Pentagon official dismisses claim that they were in custody

Jan. 9 — In what would be a setback for the U.S. initiative to wipe out terrorists and their supporters in Afghanistan, some Taliban officials were reportedly freed this week after cutting deals with officials of Afghanistan’s new government. But a senior Pentagon official Wednesday questioned the veracity of the claims that senior Taliban officials were ever in custody, the Wall Street Journal reported on its Web site.

“I DON’T HAVE a whit of confidence that there was any aspect of that story that was ever true,” the Journal quoted the unnamed Pentagon official as saying. “I don’t think anybody surrendered; I don’t think anybody had custody of anybody; so I don’t think anybody was released by anybody.”

Among those reportedly released — apparently before the United States could question them — were two senior ministers from the fundamentalist, and often harsh, Islamic regime.

Officials in Kandahar said that among the men let go was Nooruddin Turabi — the one-eyed, one-legged justice minister responsible for some of the Taliban’s most repressive edicts, particularly those affecting women.

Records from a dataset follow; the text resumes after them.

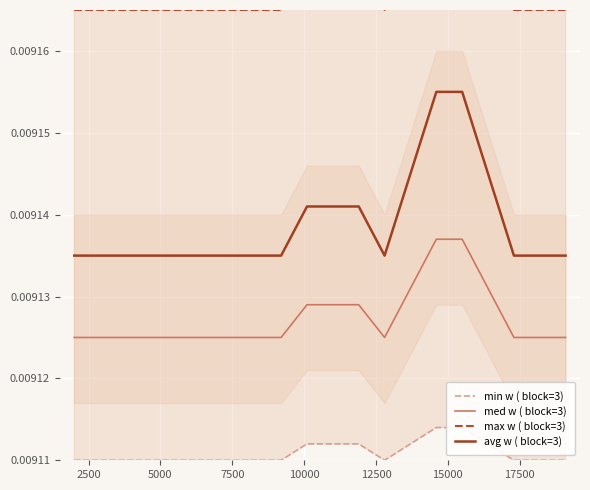

True or false: avg w ( block=3) and min w ( block=3) cross at least once.

False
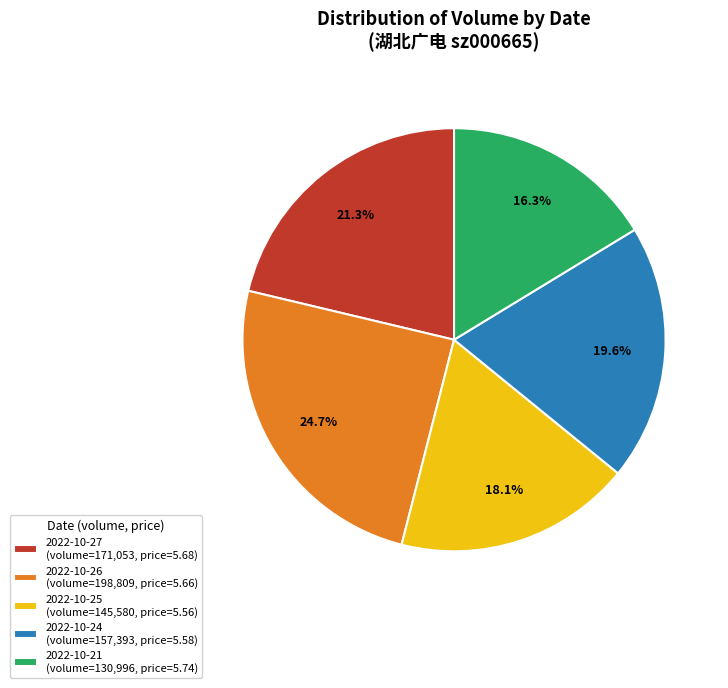

The 2022-10-27 slice represents 21% of the pie. True or false?

True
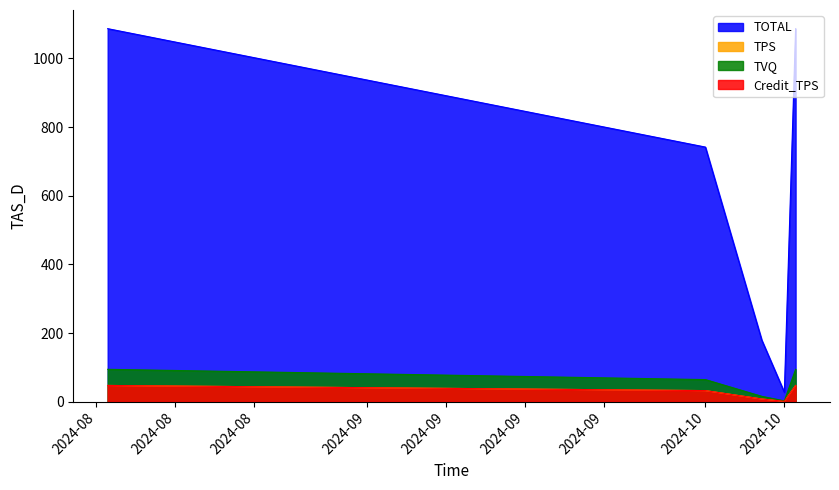

Does the chart have visible grid lines?

No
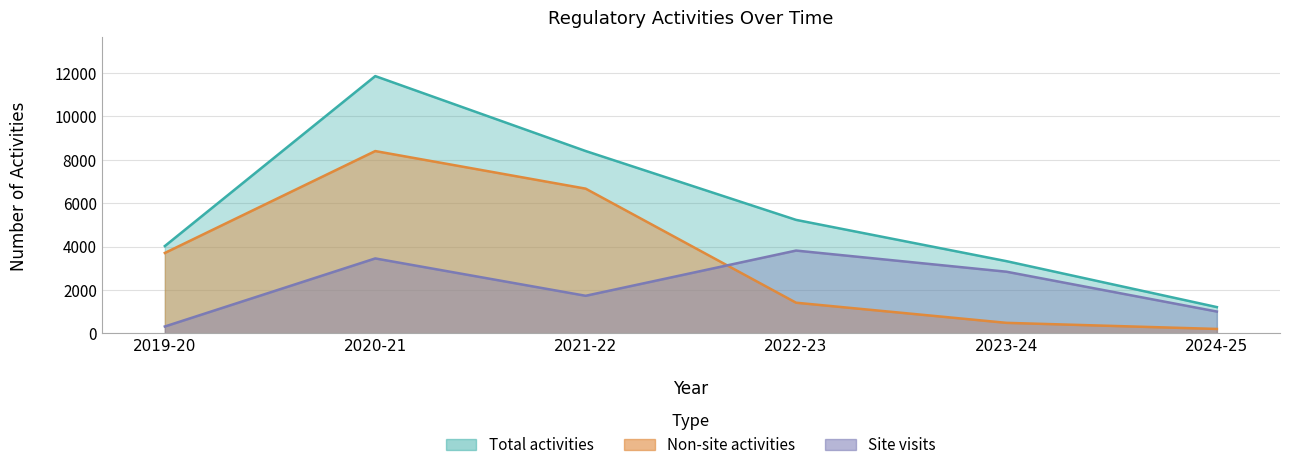

How many times do Site visits and Non-site activities cross each other?

1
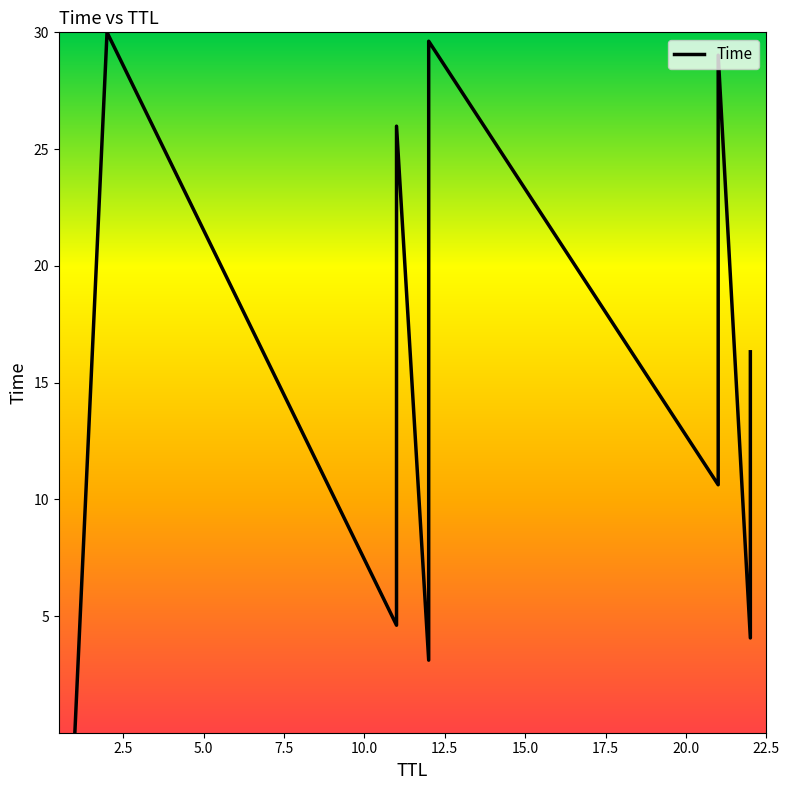

How many lines are shown in the chart?

1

He also established the feared religious police, who roamed the streets beating women they considered not to be properly covered, as well as men who trimmed their beards or cut their hair in violation of Turabi’s interpretation of Islam.

The Kandahar officials initially said the former regime’s defense minister had also been arrested and freed. But Yousaf Pashtoon, an aide to the Kandahar governor, said Wednesday that the arrested man was actually a former Taliban military commander with the same name.

Pashtoon said the men were released under a general amnesty agreement because they had voluntarily surrendered and had not been charged with a specific crime. He stressed that the amnesty agreement under which they were released would not apply to the Taliban’s leader, Mullah Mohammed Omar, if he were captured.

Foreign Ministry spokesman Omar Samad said the interim Afghan government was investigating whether or not the releases were appropriate.

U.S. officials expressed disappointment at the ministers’ release.

“I’m sure we’ll be looking into this matter further,” State Department spokesman Richard Boucher told reporters Wednesday. “These people ought to be in custody ... on the basis of their support for al-Qaida and the terrorists that have operated in Afghanistan.”

Jalal Khan, a close associate of Kandahar provincial Gov. Gul Agha, said the men were freed in part because they had satisfied officials in the Kandahar government that they recognized the legitimacy of the new interim administration.

“They will not be handed over to America,” Khan said in an interview with the Saudi-based newspaper Arab News. “However, they will not participate in politics.”

Pentagon officials said they did not know why Agha and his subordinates would concoct a story such as that of the detained-and-then-released Taliban officials, the Journal reported.
Pashtoon said Tuesday that a former ambassador to Pakistan, Mullah Haqani, had also surrendered, but he did not say whether he, too, had been freed. An Afghan tribal commander said, meanwhile, that the head of the hard-line militia’s information department and one of its senior spokesmen, Abdul Hayee Motmain, had been detained and handed over to U.S. forces.

U.S. forces in Afghanistan had 368 Taliban and al-Qaida fighters in custody, the Pentagon said Wednesday. Some are expected to be flown this week to the U.S. naval base at Guantanamo Bay, Cuba, where the military is preparing a maximum-security detention facility.

Prime Minister Hamid Karzai ordered all armed men to leave Kabul’s streets and return to their barracks within three days or be put in jail, Interior Minister Younus Qanooni said Wednesday.